In the luxuriously appointed an oversize kitchen, travertine tile walls have been combined with Magma Gold granite countertops, a full suite of Dacor appliances and a large work island that conceals smaller appliances on one side and cookbooks on the other.
Despite its current elegance, however, the home’s path to realization was not always smooth. Buying the property in the aftermath of Hurricane Ike, Kier and Mize invested six years of study and search as they visited various coastal communities and explored alternative construction techniques, architects and hurricane resilience.
Additionally drawing from their own experiences traveling and living in other coastal locations around the world — they had even once owned a home on St. Thomas in the Virgin Islands — Mize and Kier finally gave the project to Weber Design Group in Naples, Fla.

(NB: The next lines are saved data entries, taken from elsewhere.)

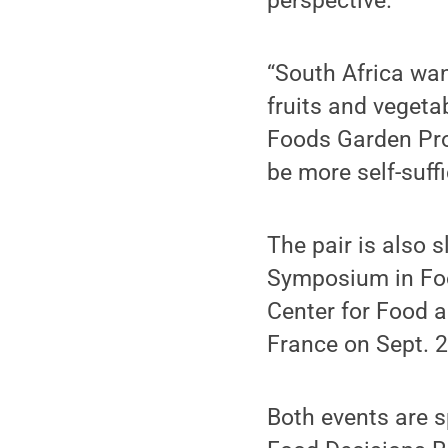
perspective.
“South Africa wan
fruits and vegeta
Foods Garden Pro
be more self-suffi
The pair is also s
Symposium in Food
Center for Food a
France on Sept. 2
Both events are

“Although we love Galveston and knew our preference was to live on the island bayfront, we were impressed with this group’s familiarity with designing in accord to Florida’s rigorous coastline standards,” Mize said. “Today, this home meets those standards, with metal plates in the walls and metal structural beams — that durability was extremely important to us.”
Other adaptations keyed to Galveston include high-performance foam insulation, vented closets to provide adequate air circulation and woodwork and cabinetry constructed of alder, known for its ability to handle warm, humid climates.
“We even did our own personal grade raising, elevating the lot to 14 feet, 6 inches above sea level,” Kier said. “That alone required bringing in 95 dump trucks full of dirt, but as with the citywide grade raising after the 1900 Storm, it may someday make the difference of a lifetime.”